**Task:** Nothing in the records should change; write them all out again.

**Records for this exercise:**
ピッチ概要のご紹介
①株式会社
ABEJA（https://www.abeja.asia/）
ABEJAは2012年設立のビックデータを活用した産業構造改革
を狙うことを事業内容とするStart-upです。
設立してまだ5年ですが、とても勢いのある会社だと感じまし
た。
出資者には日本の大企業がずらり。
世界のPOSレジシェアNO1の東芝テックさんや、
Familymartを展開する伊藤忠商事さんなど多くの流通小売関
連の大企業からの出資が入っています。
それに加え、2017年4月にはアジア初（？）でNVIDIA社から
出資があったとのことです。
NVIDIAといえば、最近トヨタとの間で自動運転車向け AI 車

**Solution for this task:**
ピッチ概要のご紹介
①株式会社
ABEJA（https://www.abeja.asia/）
ABEJAは2012年設立のビックデータを活用した産業構造改革
を狙うことを事業内容とするStart-upです。
設立してまだ5年ですが、とても勢いのある会社だと感じまし
た。
出資者には日本の大企業がずらり。
世界のPOSレジシェアNO1の東芝テックさんや、
Familymartを展開する伊藤忠商事さんなど多くの流通小売関
連の大企業からの出資が入っています。
それに加え、2017年4月にはアジア初（？）でNVIDIA社から
出資があったとのことです。
NVIDIAといえば、最近トヨタとの間で自動運転車向け AI 車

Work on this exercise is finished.